Lionel Trains
“Real enough for a man to enjoy — simple enough for a boy to operate.”
Remember that feeling of power, knowing you held the controls not
of a child’s toy, but of a real, honest-to-goodness, working train?
Built to scale, yes, but no matter. This was the genuine article, and
the only limits to the expanse of your line were your imagination and
mom and dad’s generosity. That was the magic of owning a Lionel
Electric Train, the toy that became an obsession for kids and adults
alike.
Joshua Lionel Cowen founded his manufacturing company in 1900, and
by the following year, he had designed “The Electric Express” as an
attention-getting display for toy store windows. But demand was too
strong to confine the train to an advertising gimmick, and Cowen soon
began selling his electric-powered trains to the general public. Cowen
hadn’t invented the electric train, but by the end of the decade,
Lionel trains were the locomotives to beat in the toy world.

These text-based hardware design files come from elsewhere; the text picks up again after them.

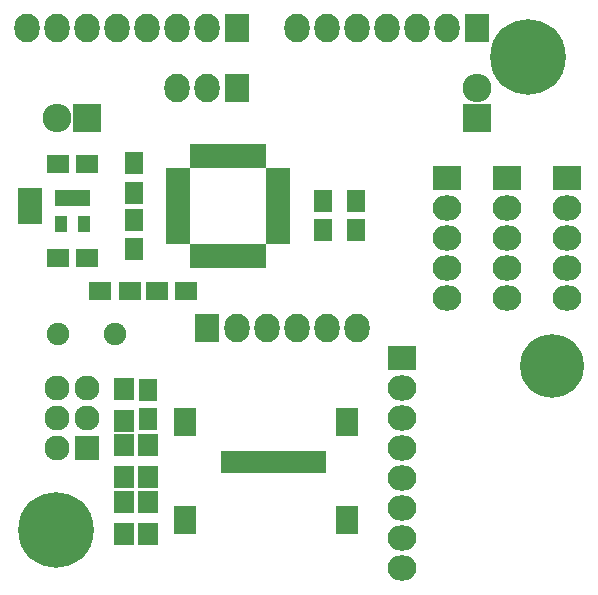
<source format=gbr>
G04 #@! TF.FileFunction,Soldermask,Top*
%FSLAX46Y46*%
G04 Gerber Fmt 4.6, Leading zero omitted, Abs format (unit mm)*
G04 Created by KiCad (PCBNEW 0.201508170901+6097~28~ubuntu14.04.1-product) date Sa 22 Aug 2015 10:06:58 CEST*
%MOMM*%
G01*
G04 APERTURE LIST*
%ADD10C,0.100000*%
%ADD11R,2.432000X2.127200*%
%ADD12O,2.432000X2.127200*%
%ADD13C,5.400000*%
%ADD14R,1.900000X1.650000*%
%ADD15R,1.650000X1.900000*%
%ADD16R,2.000000X0.950000*%
%ADD17R,0.950000X2.000000*%
%ADD18R,2.000200X1.568400*%
%ADD19R,2.432000X2.432000*%
%ADD20O,2.432000X2.432000*%
%ADD21R,2.127200X2.127200*%
%ADD22O,2.127200X2.127200*%
%ADD23R,2.127200X2.432000*%
%ADD24O,2.127200X2.432000*%
%ADD25R,1.850000X2.400000*%
%ADD26R,1.200000X1.900000*%
%ADD27R,1.700000X1.900000*%
%ADD28R,1.050000X1.460000*%
%ADD29C,1.901140*%
%ADD30C,6.400000*%
G04 APERTURE END LIST*
D10*
D11*
X134290000Y-80480000D03*
D12*
X134290000Y-83020000D03*
X134290000Y-85560000D03*
X134290000Y-88100000D03*
X134290000Y-90640000D03*
X134290000Y-93180000D03*
X134290000Y-95720000D03*
X134290000Y-98260000D03*
D13*
X146990000Y-81160000D03*
D14*
X107650000Y-64000000D03*
X105150000Y-64000000D03*
X107650000Y-72000000D03*
X105150000Y-72000000D03*
D15*
X111600000Y-66450000D03*
X111600000Y-63950000D03*
X111600000Y-71250000D03*
X111600000Y-68750000D03*
X127600000Y-69650000D03*
X127600000Y-67150000D03*
X130400000Y-69650000D03*
X130400000Y-67150000D03*
D14*
X108750000Y-74800000D03*
X111250000Y-74800000D03*
X116050000Y-74800000D03*
X113550000Y-74800000D03*
D15*
X112800000Y-83150000D03*
X112800000Y-85650000D03*
D16*
X115350000Y-64800000D03*
X115350000Y-65600000D03*
X115350000Y-66400000D03*
X115350000Y-67200000D03*
X115350000Y-68000000D03*
X115350000Y-68800000D03*
X115350000Y-69600000D03*
X115350000Y-70400000D03*
D17*
X116800000Y-71850000D03*
X117600000Y-71850000D03*
X118400000Y-71850000D03*
X119200000Y-71850000D03*
X120000000Y-71850000D03*
X120800000Y-71850000D03*
X121600000Y-71850000D03*
X122400000Y-71850000D03*
D16*
X123850000Y-70400000D03*
X123850000Y-69600000D03*
X123850000Y-68800000D03*
X123850000Y-68000000D03*
X123850000Y-67200000D03*
X123850000Y-66400000D03*
X123850000Y-65600000D03*
X123850000Y-64800000D03*
D17*
X122400000Y-63350000D03*
X121600000Y-63350000D03*
X120800000Y-63350000D03*
X120000000Y-63350000D03*
X119200000Y-63350000D03*
X118400000Y-63350000D03*
X117600000Y-63350000D03*
X116800000Y-63350000D03*
D18*
X102800000Y-68362000D03*
X102800000Y-66838000D03*
D19*
X107620000Y-60160000D03*
D20*
X105080000Y-60160000D03*
D21*
X107620000Y-88100000D03*
D22*
X105080000Y-88100000D03*
X107620000Y-85560000D03*
X105080000Y-85560000D03*
X107620000Y-83020000D03*
X105080000Y-83020000D03*
D23*
X120320000Y-57620000D03*
D24*
X117780000Y-57620000D03*
X115240000Y-57620000D03*
D23*
X140640000Y-52540000D03*
D24*
X138100000Y-52540000D03*
X135560000Y-52540000D03*
X133020000Y-52540000D03*
X130480000Y-52540000D03*
X127940000Y-52540000D03*
X125400000Y-52540000D03*
D23*
X120320000Y-52540000D03*
D24*
X117780000Y-52540000D03*
X115240000Y-52540000D03*
X112700000Y-52540000D03*
X110160000Y-52540000D03*
X107620000Y-52540000D03*
X105080000Y-52540000D03*
X102540000Y-52540000D03*
D19*
X140640000Y-60160000D03*
D20*
X140640000Y-57620000D03*
D11*
X138100000Y-65240000D03*
D12*
X138100000Y-67780000D03*
X138100000Y-70320000D03*
X138100000Y-72860000D03*
X138100000Y-75400000D03*
D11*
X143180000Y-65240000D03*
D12*
X143180000Y-67780000D03*
X143180000Y-70320000D03*
X143180000Y-72860000D03*
X143180000Y-75400000D03*
D11*
X148260000Y-65240000D03*
D12*
X148260000Y-67780000D03*
X148260000Y-70320000D03*
X148260000Y-72860000D03*
X148260000Y-75400000D03*
D25*
X129675000Y-94150000D03*
X129675000Y-85850000D03*
X115925000Y-85850000D03*
X115925000Y-94150000D03*
D26*
X119600000Y-89250000D03*
X120700000Y-89250000D03*
X121800000Y-89250000D03*
X122900000Y-89250000D03*
X124000000Y-89250000D03*
X125100000Y-89250000D03*
X126200000Y-89250000D03*
X127300000Y-89250000D03*
D27*
X110800000Y-85750000D03*
X110800000Y-83050000D03*
X112800000Y-92650000D03*
X112800000Y-95350000D03*
X112800000Y-87850000D03*
X112800000Y-90550000D03*
X110800000Y-87850000D03*
X110800000Y-90550000D03*
X110800000Y-92650000D03*
X110800000Y-95350000D03*
D28*
X107350000Y-66900000D03*
X106400000Y-66900000D03*
X105450000Y-66900000D03*
X105450000Y-69100000D03*
X107350000Y-69100000D03*
D29*
X105159060Y-78400000D03*
X110040940Y-78400000D03*
D23*
X117780000Y-77940000D03*
D24*
X120320000Y-77940000D03*
X122860000Y-77940000D03*
X125400000Y-77940000D03*
X127940000Y-77940000D03*
X130480000Y-77940000D03*
D30*
X145000000Y-55000000D03*
X105000000Y-95000000D03*
M02*

</source>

Realism was the Lionel standard, and the company delighted its
young customers with impressive replicas of the major lines from across
the country. The railroad was still a novelty to many, and having a
scale version of the real thing in your very own living room was a
dream come true for engineer wannabes. In addition to the engines, cars
and tracks, Lionel manufactured increasingly detailed accessories—from
gates to switches to animated coal elevators, working water towers and
more. The trains themselves also benefited from the company’s
innovations, leading to engines that switched directions, whistled, and
even puffed smoke.
To keep track of the ever-increasing Lionel lineup of cars, tracks
and accessories, the company issued fully-illustrated annual catalogs.
For many youngsters, the books were one-stop shopping for Christmas,
Hanukkah and other holidays. Why even bother checking out what Sears
and Montgomery Ward had to offer when you knew all you wanted was that
working drawbridge and the passenger car with interior lights?
Like most toys, Lionel trains had their ups and downs throughout
the 20th century. The Great Depression kept most families out of the
toy stores and World War II halted production altogether, but the Baby
Boom was very good to the toy train world. Fathers who had grown up
with Lionel train sets now bought updated versions for their own kids,
creating one of the few hobbies that both generations could agree on.
But at the same time, real railroads were swiftly being replaced by
interstate highways and airplane travel as the transportation system of
choice. As rail travel went, so went Lionel, and by the late 1960’s,
the company had declared bankruptcy.
But nobody wanted to see the era of toy trains fall by the wayside,
least of all the kids who still wanted nothing more than to run a real
man’s railroad. Lionel passed through several corporate hands over the
ensuing decades, but the trains kept coming. Classic models were
updated, and new innovations like RailSounds (realistic train sounds
customized to the model being replicated) and the remote control
TrainMaster system carried on the Lionel tradition proudly.
After more than 100 years, Lionel trains remain the toy of choice
for many kids, and kid-at-heart hobbyists have helped keep model
railroads up and running well past the real railroad’s heyday. No
matter how fast modern transportation gets, there’s still a thrill in
hooking those lines of track together, fastening the car couplings and
turning on the juice to a real, honest-to-goodness, working train.